The BBC is reporting that prime minister David Cameron is introducing new measures that will block all ‘online pornography’ from UK households. The block will initiate at the level of the Internet service provider (ISP), and will be a default setting unless customers specifically opt out to enable this content. Cameron is also calling for ‘horrific’ search terms (including “rape pornography”) to be automatically banned, for everyone.
The BBC’s article used generous scare quotes throughout to editorialize about how stupid this plan is. For example, on questions regarding the technical feasability of such a plan, they had this to say:
“He told the BBC he expected a ‘row’ with service providers who, he said in his speech, were ‘not doing enough to take responsibility’ despite having a ‘moral duty’ to do so. He also warned he could have to ‘force action’ by changing the law and that, if there were ‘technical obstacles’, firms should use their ‘greatest brains’ to overcome them.”

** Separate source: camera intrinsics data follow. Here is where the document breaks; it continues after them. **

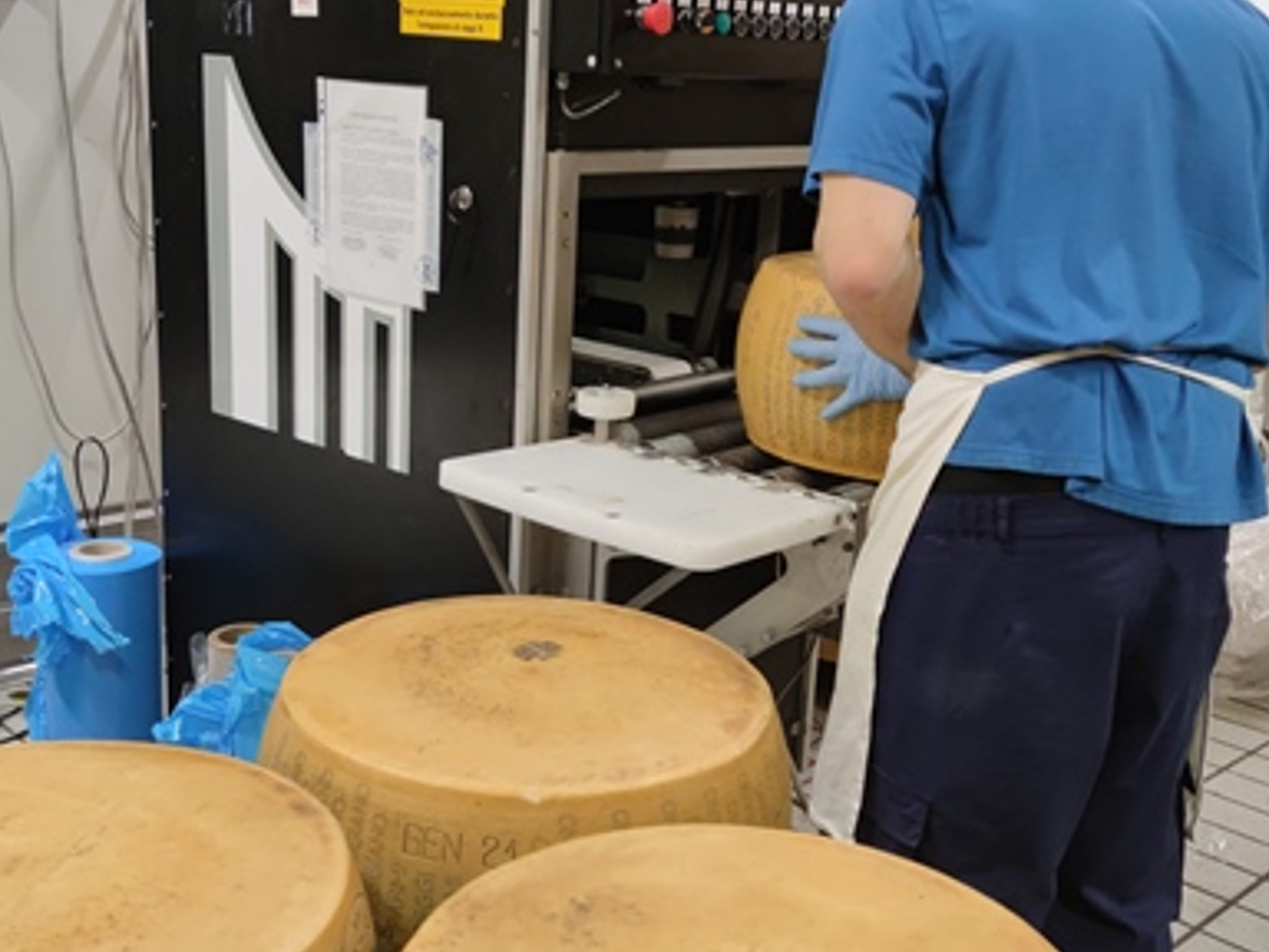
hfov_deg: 46.7
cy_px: 489
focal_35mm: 40
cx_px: 572
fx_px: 1466
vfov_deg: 36.0
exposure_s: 1/100
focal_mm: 6.72
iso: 369
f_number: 1.69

Personally—and I say this as a child educator who has routine contact with impressionable children—I am a little horrified by this proposal. The road to censorship is a slippery slope indeed, and the definition of ‘pornography’ is extremely open to debate. Yes, images depicting rape or children are indeed horrific—but those are illegal already, and their purveyors are actively pursued and prosecuted under current laws.
And as for the ‘legal’ stuff—well, how loose is your definition going to be? Are sex education materials pornographic because they explicitly label body parts? What about information on birth control? Once you start restricting keywords, you run into all sorts of difficulties at drawing that line, and I think that’s a not-so-good path to be going down. I would rather leave legal materials available, and leave it up to each individual to monitor and manage what comes into their house.